SMRs and AMRs

Thursday, September 05, 2013

Top-secret U.S. intelligence files show new levels of distrust of Pakistan

By Greg Miller, Craig Whitlock and Barton Gellman, WashPost, Published: September 2

The $52.6 billion U.S. intelligence arsenal is aimed mainly at unambiguous adversaries, including al-Qaeda, North Korea and Iran. But top-secret budget documents reveal an equally intense focus on one purported ally: Pakistan.

No other nation draws as much scrutiny across so many categories of national security concern.

A 178-page summary of the U.S. intelligence community’s “black budget” shows that the United States has ramped up its surveillance of Pakistan’s nuclear arms, cites previously undisclosed concerns about biological and chemical sites there, and details efforts to assess the loyalties of counter­terrorism sources recruited by the CIA.

Pakistan appears at the top of charts listing critical U.S. intelligence gaps. It is named as a target of newly formed analytic cells. And fears about the security of its nuclear program are so pervasive that a budget section on containing the spread of illicit weapons divides the world into two categories: Pakistan and everybody else.

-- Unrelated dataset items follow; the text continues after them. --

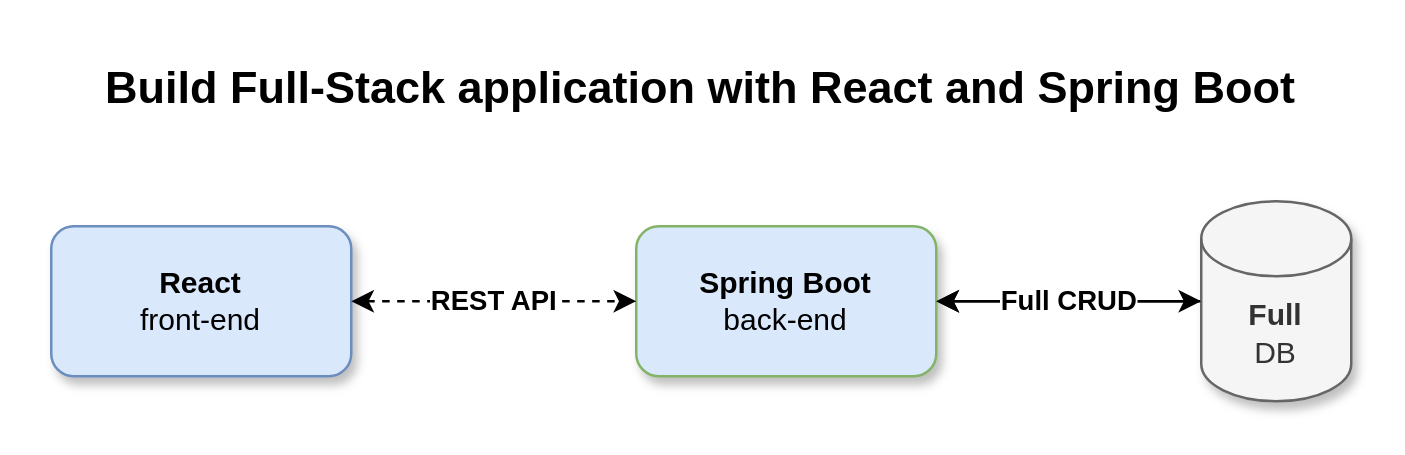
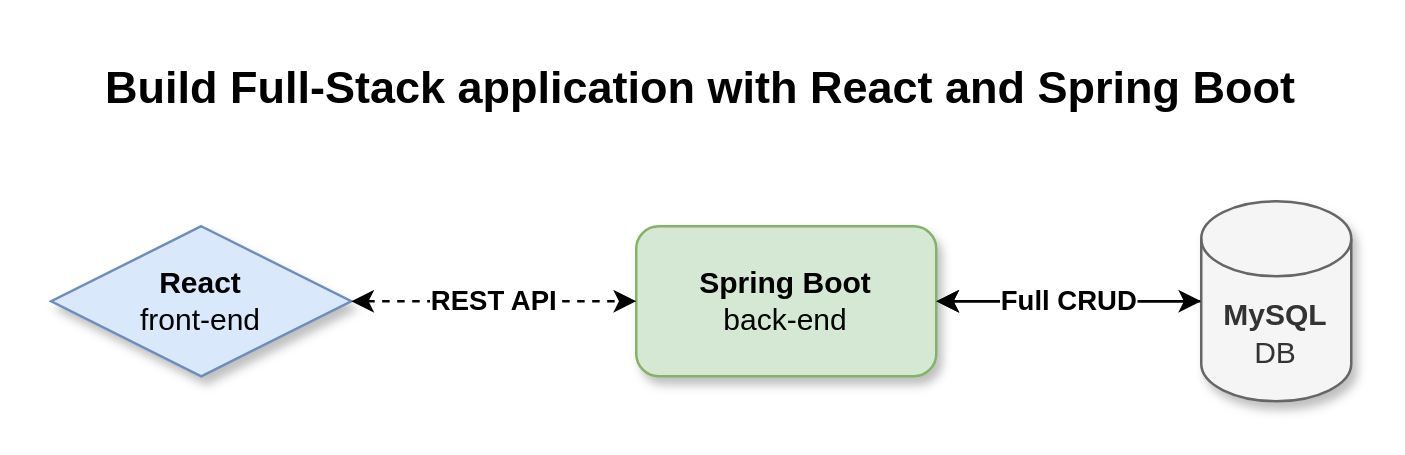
  <mxCell id="0" />
  <mxCell id="1" parent="0" />
- <mxCell id="2" value="&lt;b&gt;React&lt;/b&gt;&lt;br&gt;front-end" style="rounded=1;whiteSpace=wrap;html=1;fillColor=#dae8fc;strokeColor=#6c8ebf;shadow=1;" parent="1" vertex="1"><mxGeometry x="20" y="90" width="120" height="60" as="geometry" /></mxCell>
- <mxCell id="3" value="&lt;b&gt;Spring Boot&lt;/b&gt;&lt;br&gt;back-end" style="rounded=1;whiteSpace=wrap;html=1;fillColor=#dae8fc;strokeColor=#82b366;shadow=1;" parent="1" vertex="1"><mxGeometry x="254" y="90" width="120" height="60" as="geometry" /></mxCell>
+ <mxCell id="2" value="&lt;b&gt;React&lt;/b&gt;&lt;br&gt;front-end" style="rhombus;whiteSpace=wrap;html=1;fillColor=#dae8fc;strokeColor=#6c8ebf;shadow=1;" parent="1" vertex="1"><mxGeometry x="20" y="90" width="120" height="60" as="geometry" /></mxCell>
+ <mxCell id="3" value="&lt;b&gt;Spring Boot&lt;/b&gt;&lt;br&gt;back-end" style="rounded=1;whiteSpace=wrap;html=1;fillColor=#d5e8d4;strokeColor=#82b366;shadow=1;" parent="1" vertex="1"><mxGeometry x="254" y="90" width="120" height="60" as="geometry" /></mxCell>
  <mxCell id="4" value="" style="edgeStyle=orthogonalEdgeStyle;rounded=0;orthogonalLoop=1;jettySize=auto;html=1;" edge="1" parent="1" source="5" target="3"><mxGeometry relative="1" as="geometry" /></mxCell>
- <mxCell id="5" value="&lt;b&gt;Full&lt;/b&gt;&lt;br&gt;DB" style="shape=cylinder3;whiteSpace=wrap;html=1;boundedLbl=1;backgroundOutline=1;size=15;fillColor=#f5f5f5;fontColor=#333333;strokeColor=#666666;shadow=1;" parent="1" vertex="1"><mxGeometry x="480" y="80" width="60" height="80" as="geometry" /></mxCell>
+ <mxCell id="5" value="&lt;b&gt;MySQL&lt;/b&gt;&lt;br&gt;DB" style="shape=cylinder3;whiteSpace=wrap;html=1;boundedLbl=1;backgroundOutline=1;size=15;fillColor=#f5f5f5;fontColor=#333333;strokeColor=#666666;shadow=1;" parent="1" vertex="1"><mxGeometry x="480" y="80" width="60" height="80" as="geometry" /></mxCell>
  <mxCell id="6" value="&lt;b&gt;REST API&lt;/b&gt;" style="endArrow=classic;startArrow=classic;html=1;rounded=0;exitX=1;exitY=0.5;exitDx=0;exitDy=0;entryX=0;entryY=0.5;entryDx=0;entryDy=0;dashed=1;" parent="1" source="2" target="3" edge="1"><mxGeometry width="50" height="50" relative="1" as="geometry"><mxPoint x="350" y="310" as="sourcePoint" /><mxPoint x="250" y="120" as="targetPoint" /></mxGeometry></mxCell>
  <mxCell id="7" value="&lt;b&gt;Full CRUD&lt;/b&gt;" style="endArrow=classic;startArrow=classic;html=1;rounded=0;entryX=0;entryY=0.5;entryDx=0;entryDy=0;entryPerimeter=0;exitX=1;exitY=0.5;exitDx=0;exitDy=0;shadow=0;" parent="1" source="3" target="5" edge="1"><mxGeometry width="50" height="50" relative="1" as="geometry"><mxPoint x="350" y="310" as="sourcePoint" /><mxPoint x="400" y="260" as="targetPoint" /></mxGeometry></mxCell>
  <mxCell id="8" value="&lt;font style=&quot;font-size: 18px;&quot;&gt;&lt;b&gt;Build Full-Stack application with React and Spring Boot&lt;/b&gt;&lt;/font&gt;" style="text;html=1;strokeColor=none;fillColor=none;align=center;verticalAlign=middle;whiteSpace=wrap;rounded=0;shadow=1;" vertex="1" parent="1"><mxGeometry x="20" y="20" width="520" height="30" as="geometry" /></mxCell>
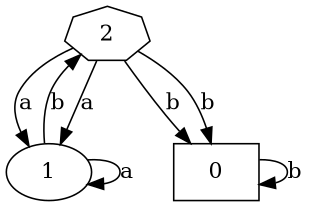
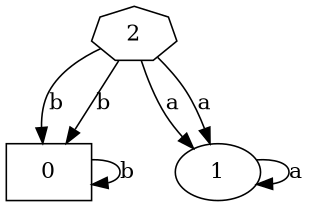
  digraph {
    0 [shape=box]
    1
    2 [shape=septagon]
    0 -> 0 [label="b "]
    1 -> 1 [label="a "]
-   1 -> 2 [label="b "]
    2 -> 0 [label="b "]
    2 -> 0 [label="b "]
    2 -> 1 [label="a "]
    2 -> 1 [label="a "]
  }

The disclosures — based on documents provided to The Washington Post by former intelligence contractor Edward Snowden — expose broad new levels of U.S. distrust in an already unsteady security partnership with Pakistan, a politically unstable country that faces rising Islamist militancy. They also reveal a more expansive effort to gather intelligence on Pakistan than U.S. officials have disclosed.

(More here.)

1 Comments:

Blogger Tom Koch said...

Perhaps we should consider a 'red line' in Pakistan. This business of community organizing is more difficult than I thought. I guess I'll just vote present. Maybe Kerry should have actually thrown his medals away and stuck to what he does best (lying about the military and marrying rich ladies). I wonder what the peace loving Senator Franken and Representative Ellison think? My my, this leading from behind is starting to look a little weird.